**EXERCISE REQUIREMENTS**
Output exactly the lines from the first line of the records below through the line containing "table_cell [230, 673, 613, 915]", both included, leaving out any pictures.

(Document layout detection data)

□ □ □ □ □

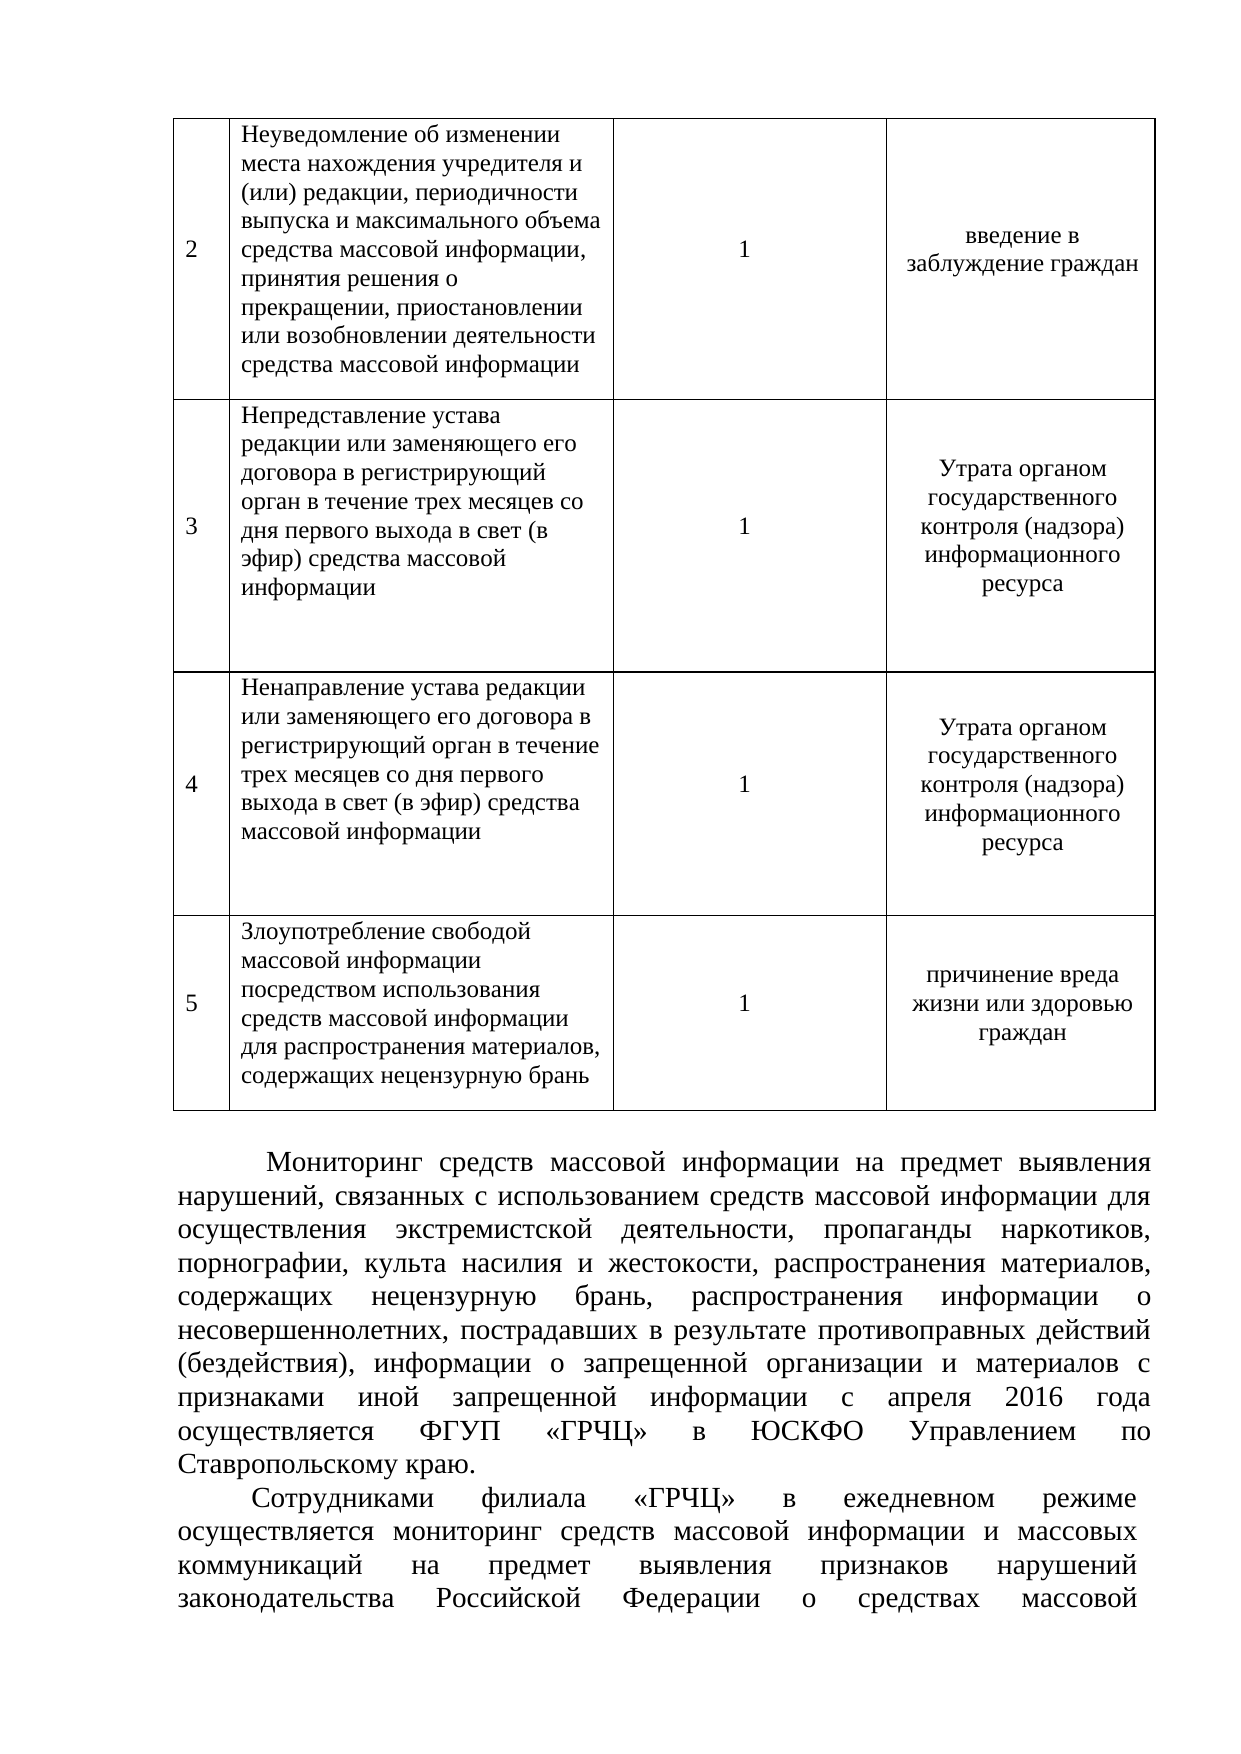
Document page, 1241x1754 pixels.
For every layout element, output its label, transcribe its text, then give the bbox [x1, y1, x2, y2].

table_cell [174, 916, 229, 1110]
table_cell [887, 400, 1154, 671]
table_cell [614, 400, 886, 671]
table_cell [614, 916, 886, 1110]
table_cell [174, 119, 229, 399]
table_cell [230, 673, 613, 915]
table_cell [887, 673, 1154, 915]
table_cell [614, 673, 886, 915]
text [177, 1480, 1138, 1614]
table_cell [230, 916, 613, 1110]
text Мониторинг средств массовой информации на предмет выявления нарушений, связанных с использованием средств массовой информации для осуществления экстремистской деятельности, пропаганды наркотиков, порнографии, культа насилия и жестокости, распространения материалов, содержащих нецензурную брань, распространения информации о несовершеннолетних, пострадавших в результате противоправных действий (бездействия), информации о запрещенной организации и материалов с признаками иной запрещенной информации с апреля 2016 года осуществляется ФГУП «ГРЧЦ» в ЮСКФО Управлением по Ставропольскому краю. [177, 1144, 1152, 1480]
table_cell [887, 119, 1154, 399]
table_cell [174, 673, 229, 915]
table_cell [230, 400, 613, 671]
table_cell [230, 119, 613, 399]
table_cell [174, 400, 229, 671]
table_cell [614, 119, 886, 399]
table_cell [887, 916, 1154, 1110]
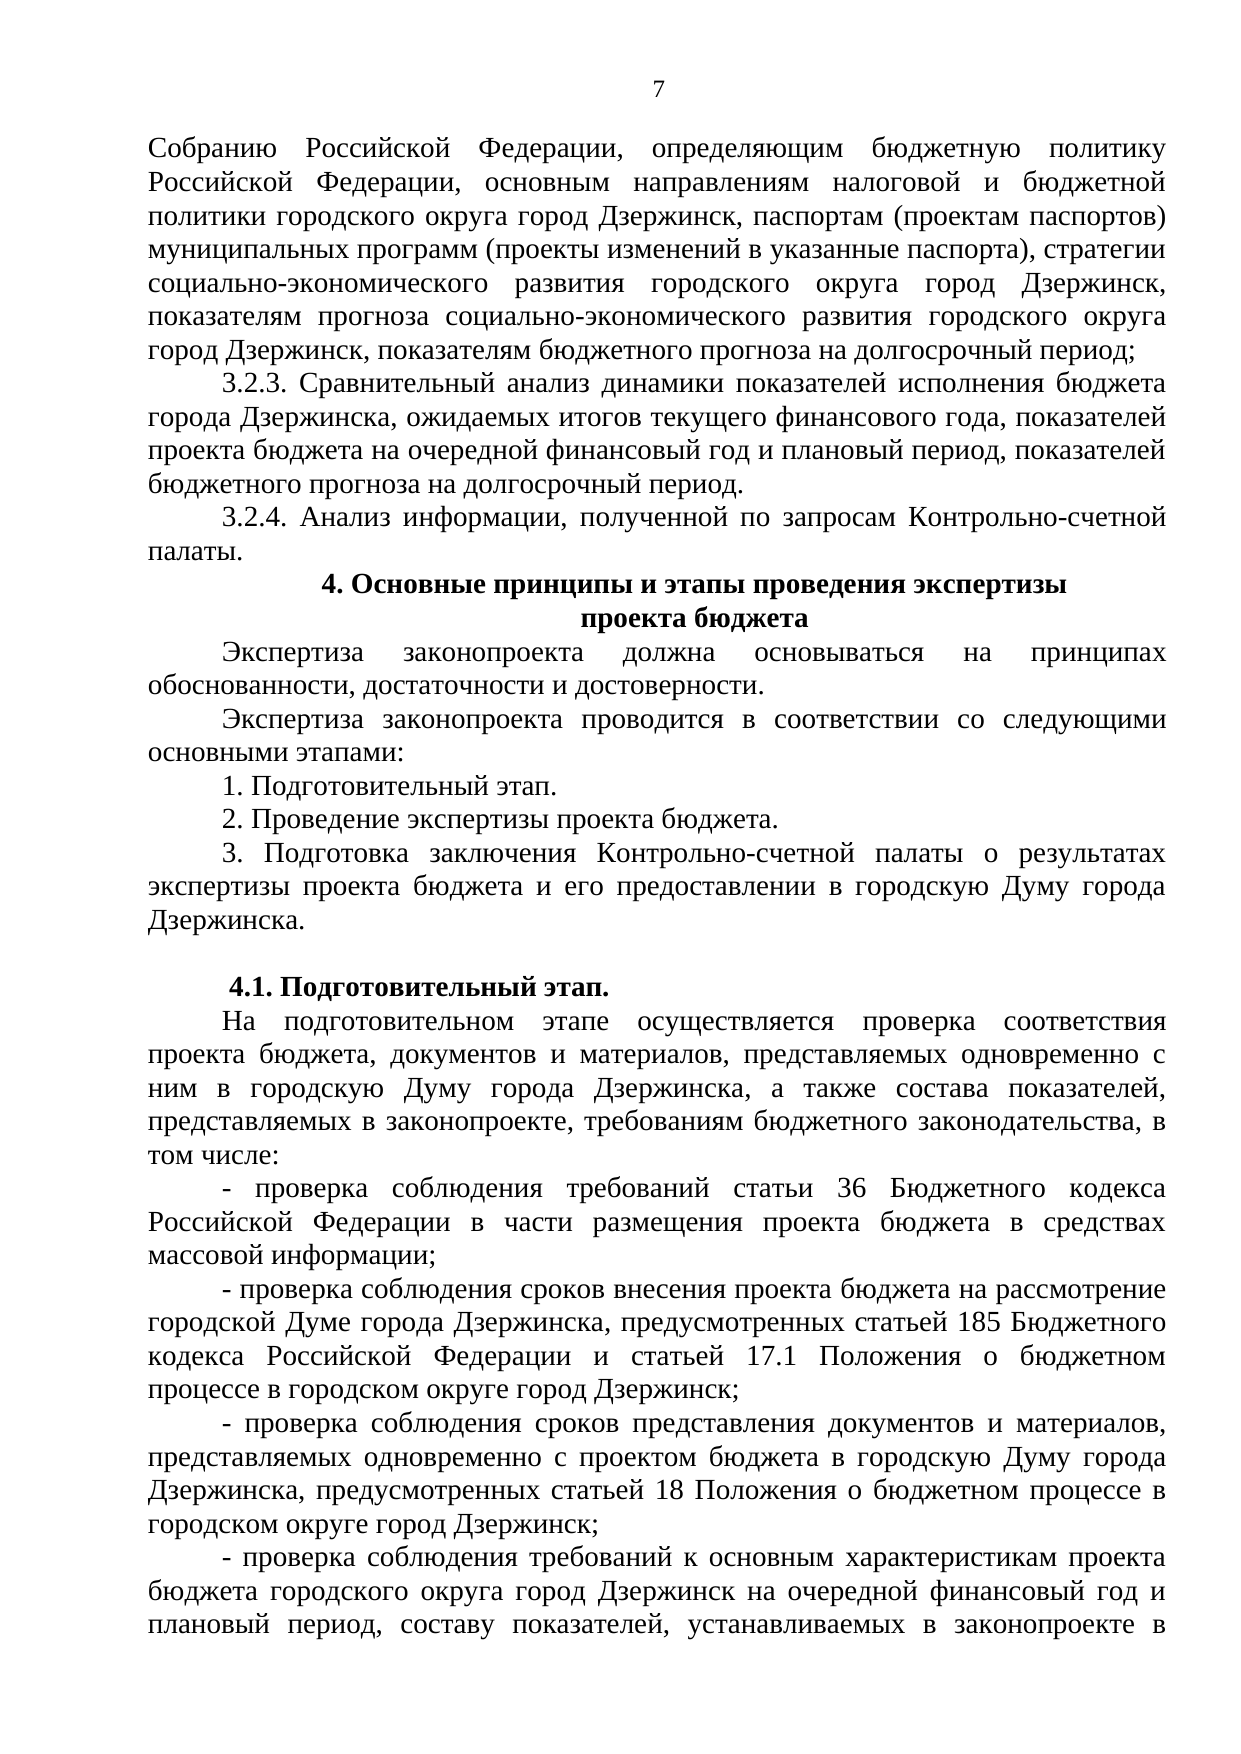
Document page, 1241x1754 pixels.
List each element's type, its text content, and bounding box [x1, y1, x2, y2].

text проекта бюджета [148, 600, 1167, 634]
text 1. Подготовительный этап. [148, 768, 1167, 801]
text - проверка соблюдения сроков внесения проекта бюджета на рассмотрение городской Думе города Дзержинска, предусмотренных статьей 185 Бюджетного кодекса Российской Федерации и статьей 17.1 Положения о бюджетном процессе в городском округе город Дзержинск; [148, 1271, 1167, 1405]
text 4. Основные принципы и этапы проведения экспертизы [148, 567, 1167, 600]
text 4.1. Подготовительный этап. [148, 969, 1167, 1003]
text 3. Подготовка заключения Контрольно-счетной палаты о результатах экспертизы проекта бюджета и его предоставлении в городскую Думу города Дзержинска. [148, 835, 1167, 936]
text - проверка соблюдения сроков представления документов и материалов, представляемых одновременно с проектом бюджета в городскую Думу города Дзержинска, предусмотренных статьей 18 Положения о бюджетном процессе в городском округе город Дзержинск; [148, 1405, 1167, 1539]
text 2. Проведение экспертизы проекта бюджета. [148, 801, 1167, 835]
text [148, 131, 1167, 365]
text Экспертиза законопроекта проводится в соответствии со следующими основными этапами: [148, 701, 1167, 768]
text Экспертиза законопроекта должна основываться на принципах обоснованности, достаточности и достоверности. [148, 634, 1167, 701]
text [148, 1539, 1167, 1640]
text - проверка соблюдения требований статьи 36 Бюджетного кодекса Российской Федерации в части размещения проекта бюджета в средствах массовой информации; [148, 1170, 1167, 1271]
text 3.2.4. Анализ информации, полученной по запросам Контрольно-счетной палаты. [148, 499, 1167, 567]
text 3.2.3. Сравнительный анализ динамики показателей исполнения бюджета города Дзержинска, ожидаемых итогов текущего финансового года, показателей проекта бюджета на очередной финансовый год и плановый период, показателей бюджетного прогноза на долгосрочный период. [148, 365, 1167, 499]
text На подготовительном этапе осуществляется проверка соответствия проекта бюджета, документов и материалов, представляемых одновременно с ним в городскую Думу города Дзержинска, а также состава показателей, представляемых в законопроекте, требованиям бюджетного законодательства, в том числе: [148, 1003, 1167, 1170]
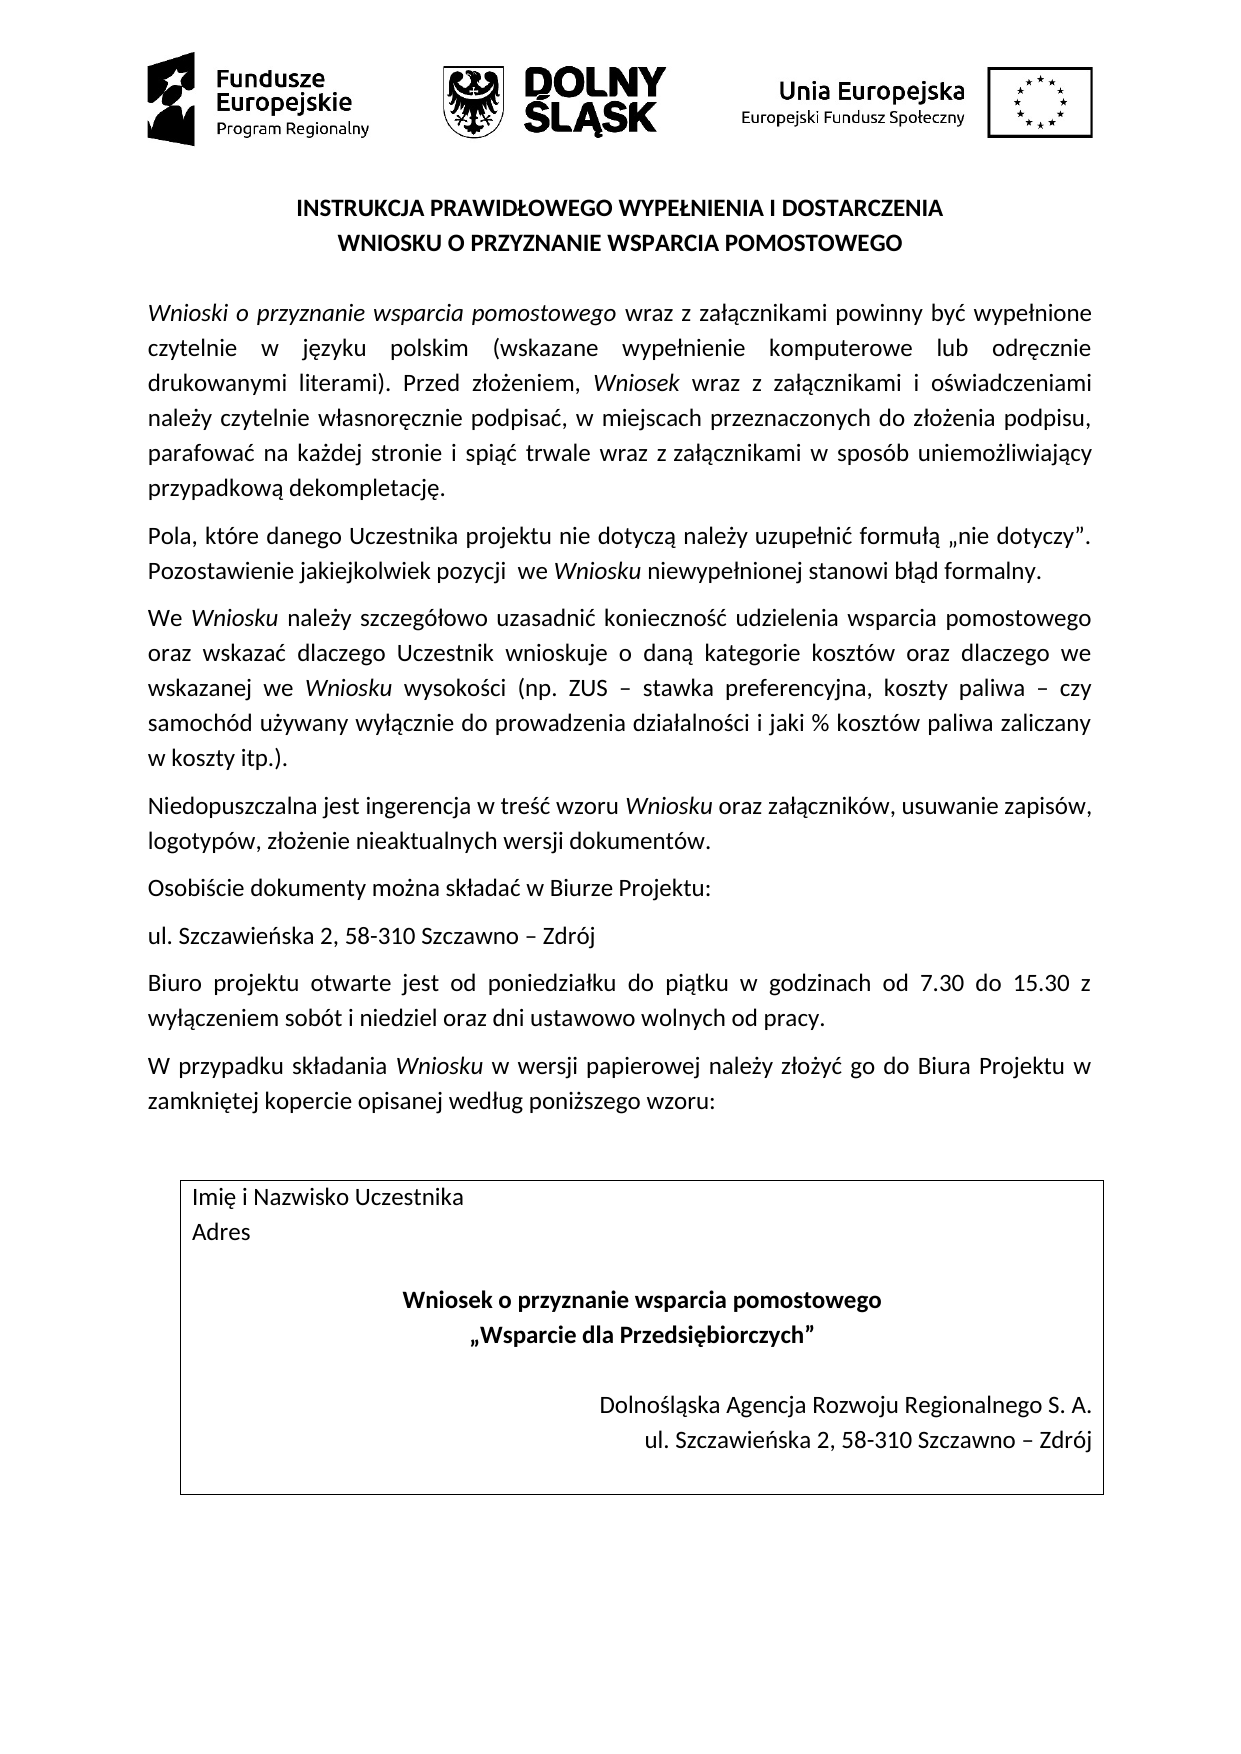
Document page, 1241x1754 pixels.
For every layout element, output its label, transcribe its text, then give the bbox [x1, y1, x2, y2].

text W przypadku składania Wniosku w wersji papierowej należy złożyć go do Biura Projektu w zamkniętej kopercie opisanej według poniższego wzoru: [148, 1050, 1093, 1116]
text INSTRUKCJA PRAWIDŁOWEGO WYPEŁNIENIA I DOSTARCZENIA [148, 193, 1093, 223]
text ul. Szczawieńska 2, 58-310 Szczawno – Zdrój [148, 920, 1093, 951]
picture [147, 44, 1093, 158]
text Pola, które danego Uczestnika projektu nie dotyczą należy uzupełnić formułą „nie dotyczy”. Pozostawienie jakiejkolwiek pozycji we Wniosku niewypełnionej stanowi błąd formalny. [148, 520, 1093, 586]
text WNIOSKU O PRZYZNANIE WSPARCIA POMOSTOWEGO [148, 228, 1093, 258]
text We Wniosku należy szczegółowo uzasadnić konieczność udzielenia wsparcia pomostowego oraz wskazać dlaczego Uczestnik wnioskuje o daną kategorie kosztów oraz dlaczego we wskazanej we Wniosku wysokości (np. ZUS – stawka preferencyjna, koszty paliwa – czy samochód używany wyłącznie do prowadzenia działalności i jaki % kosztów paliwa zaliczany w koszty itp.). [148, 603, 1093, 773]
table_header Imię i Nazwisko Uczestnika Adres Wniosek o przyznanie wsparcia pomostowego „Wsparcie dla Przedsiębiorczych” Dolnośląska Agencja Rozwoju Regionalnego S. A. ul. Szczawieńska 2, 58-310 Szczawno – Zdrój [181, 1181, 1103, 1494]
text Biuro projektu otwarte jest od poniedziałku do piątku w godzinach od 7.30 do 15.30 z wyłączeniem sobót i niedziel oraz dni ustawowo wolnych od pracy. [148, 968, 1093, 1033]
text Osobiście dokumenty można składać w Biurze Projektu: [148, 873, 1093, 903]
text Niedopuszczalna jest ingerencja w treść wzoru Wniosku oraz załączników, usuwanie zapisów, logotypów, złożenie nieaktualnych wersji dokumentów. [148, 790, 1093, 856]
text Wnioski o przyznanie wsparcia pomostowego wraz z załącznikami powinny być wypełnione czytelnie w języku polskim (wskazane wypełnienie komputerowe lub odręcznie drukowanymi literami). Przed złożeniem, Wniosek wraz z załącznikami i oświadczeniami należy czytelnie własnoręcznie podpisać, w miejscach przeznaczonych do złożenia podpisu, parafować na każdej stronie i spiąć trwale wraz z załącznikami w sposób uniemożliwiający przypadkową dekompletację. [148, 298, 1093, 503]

□ □ □ □ □

**ANSWER AREA**
Document page, 1241x1754 pixels.
For every layout element, output its label, transcribe its text, then give the bbox [x1, y1, x2, y2].

table_cell [174, 916, 229, 1110]
table_cell [887, 400, 1154, 671]
table_cell [614, 400, 886, 671]
table_cell [614, 916, 886, 1110]
table_cell [174, 119, 229, 399]
table_cell [230, 673, 613, 915]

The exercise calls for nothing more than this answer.